14. Implement five clinical decision support rules relevant to specialty or high clinical priority, including for diagnostic test ordering, along with the ability to track compliance with those rules.
15. Check insurance eligibility electronically from public and private payers.
16. Submit claims electronically to public and private payers.
Health Outcome Policy Priority 2: Engaging patients and families in their healthcare
- Care Goal 1: Provide patients and families with timely access to data, knowledge, and tools to make informed decisions.
Health Outcome Policy Priority 3: Improving care coordination
- Care Goal 1: Exchange meaningful clinical information among professional health care team.
Interestingly, for CPOE, EPs are required to use CPOE for at least 80 percent of all orders whereas hospitals are only required to use CPOE for 10 percent of orders. Why such a discrepancy exists is presently unclear.
In terms of the requirement for reporting clinical quality measures (as described in the original definition of meaningful use in the HITECH Act), the proposed rule adopts different measurements for EPs and hospitals. For EPs, the proposed rule utilizes the quality measures endorsed by the National Quality Forum (NQF) including selected for the Physician Quality Reporting Initiative (PQRI) program that had previously been endorsed by the NQF. For hospitals, the measures are a combination of the NQF measures and those measures from the Reporting Hospital Quality Data for Annual Payment Update (RHQDAPU).
Reporting of these clinical quality measures would be accomplished by one of three methods. The primary method would require EPs or hospitals to log onto a CMS-designated portal and upload the clinical quality data in a specific data structure (as defined by the ONC’s standards). Alternatively, data could be submitted through a Health Information Exchange(HIE)/Health Information Organization (HIO) depending on whether the Secretary can access that network.

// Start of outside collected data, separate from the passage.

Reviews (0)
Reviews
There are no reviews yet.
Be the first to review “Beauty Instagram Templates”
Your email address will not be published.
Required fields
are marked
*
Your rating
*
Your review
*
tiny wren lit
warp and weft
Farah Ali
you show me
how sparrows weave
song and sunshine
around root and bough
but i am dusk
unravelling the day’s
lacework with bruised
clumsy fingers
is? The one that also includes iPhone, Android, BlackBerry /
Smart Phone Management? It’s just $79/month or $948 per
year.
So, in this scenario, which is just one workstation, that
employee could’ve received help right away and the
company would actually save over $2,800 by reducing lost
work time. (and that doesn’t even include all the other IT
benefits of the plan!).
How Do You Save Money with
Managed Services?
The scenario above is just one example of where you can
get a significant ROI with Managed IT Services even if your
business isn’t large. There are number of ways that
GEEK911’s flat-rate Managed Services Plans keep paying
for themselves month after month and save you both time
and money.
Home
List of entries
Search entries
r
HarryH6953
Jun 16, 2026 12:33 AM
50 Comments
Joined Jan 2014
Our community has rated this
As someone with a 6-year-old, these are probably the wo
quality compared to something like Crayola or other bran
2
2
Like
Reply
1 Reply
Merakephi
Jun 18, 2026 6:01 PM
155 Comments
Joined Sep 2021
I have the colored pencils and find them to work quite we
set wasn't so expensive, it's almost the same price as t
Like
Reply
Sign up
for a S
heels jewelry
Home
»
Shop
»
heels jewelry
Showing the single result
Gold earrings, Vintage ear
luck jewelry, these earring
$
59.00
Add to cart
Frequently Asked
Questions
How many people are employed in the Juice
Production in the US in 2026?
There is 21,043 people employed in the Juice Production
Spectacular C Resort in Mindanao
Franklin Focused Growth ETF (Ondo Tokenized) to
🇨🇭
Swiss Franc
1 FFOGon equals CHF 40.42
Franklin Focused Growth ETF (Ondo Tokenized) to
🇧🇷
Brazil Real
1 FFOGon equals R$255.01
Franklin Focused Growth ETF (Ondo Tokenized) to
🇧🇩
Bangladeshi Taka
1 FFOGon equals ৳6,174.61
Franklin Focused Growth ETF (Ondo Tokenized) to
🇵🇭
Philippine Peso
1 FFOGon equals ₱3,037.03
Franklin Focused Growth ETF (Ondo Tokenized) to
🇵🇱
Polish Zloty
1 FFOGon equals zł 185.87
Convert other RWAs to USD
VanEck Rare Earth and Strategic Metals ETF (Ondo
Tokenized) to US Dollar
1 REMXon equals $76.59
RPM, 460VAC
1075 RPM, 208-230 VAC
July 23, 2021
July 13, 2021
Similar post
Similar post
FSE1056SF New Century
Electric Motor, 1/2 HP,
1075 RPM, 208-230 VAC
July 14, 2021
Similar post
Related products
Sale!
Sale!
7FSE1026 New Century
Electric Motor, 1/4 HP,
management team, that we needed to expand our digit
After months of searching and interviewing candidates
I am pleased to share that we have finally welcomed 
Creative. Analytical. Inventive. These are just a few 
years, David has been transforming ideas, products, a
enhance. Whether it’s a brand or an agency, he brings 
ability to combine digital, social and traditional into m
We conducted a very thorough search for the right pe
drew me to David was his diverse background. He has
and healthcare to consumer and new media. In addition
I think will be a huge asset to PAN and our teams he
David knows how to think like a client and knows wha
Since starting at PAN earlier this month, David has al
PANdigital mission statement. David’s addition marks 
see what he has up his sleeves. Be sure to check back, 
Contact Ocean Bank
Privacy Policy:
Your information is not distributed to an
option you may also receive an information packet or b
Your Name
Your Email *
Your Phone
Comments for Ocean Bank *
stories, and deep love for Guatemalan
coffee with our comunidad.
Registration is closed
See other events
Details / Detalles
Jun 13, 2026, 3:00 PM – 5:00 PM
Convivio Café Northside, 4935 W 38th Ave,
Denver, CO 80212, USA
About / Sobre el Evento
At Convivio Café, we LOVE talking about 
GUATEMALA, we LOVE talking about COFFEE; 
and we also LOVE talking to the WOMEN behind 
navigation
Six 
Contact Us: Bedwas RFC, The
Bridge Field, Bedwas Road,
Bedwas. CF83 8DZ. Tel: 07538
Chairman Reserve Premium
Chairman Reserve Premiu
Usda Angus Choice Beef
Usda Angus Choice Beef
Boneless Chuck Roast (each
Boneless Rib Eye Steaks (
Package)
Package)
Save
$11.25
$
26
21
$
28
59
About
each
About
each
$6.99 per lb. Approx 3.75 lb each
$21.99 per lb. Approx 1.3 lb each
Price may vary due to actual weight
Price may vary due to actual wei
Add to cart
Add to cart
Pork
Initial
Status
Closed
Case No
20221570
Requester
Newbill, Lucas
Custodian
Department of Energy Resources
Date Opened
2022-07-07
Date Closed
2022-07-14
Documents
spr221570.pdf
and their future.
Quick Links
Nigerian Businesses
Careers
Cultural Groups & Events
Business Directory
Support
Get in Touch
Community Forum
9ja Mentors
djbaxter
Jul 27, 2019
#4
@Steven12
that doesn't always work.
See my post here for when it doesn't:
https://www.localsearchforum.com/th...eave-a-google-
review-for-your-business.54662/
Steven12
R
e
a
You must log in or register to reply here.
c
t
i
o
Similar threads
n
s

Another alternative is submission through registries dependent upon the development of the necessary capacity and infrastructure to do so using certified EHRs. See page 169 of the PDF for more details on the uploading process.
As discussed earlier on this blog, one aspect of the transition that remains to be addressed is whether the incentives provided to EPs and hospitals will be sufficient to encourage physicians to take on the initial outlays associated with EHRs. H.R. 3014 ,a bill to provide loans guarantees to solo and small group practices, has been passed by the House and is currently being reviewed by the Senate Committee on Small Business and Entrepreneurship. Without such measures to spur the initial implementation of EHRs, the incentives or downward payment adjustments may not be sufficient to implement the bold plan set out by CMS.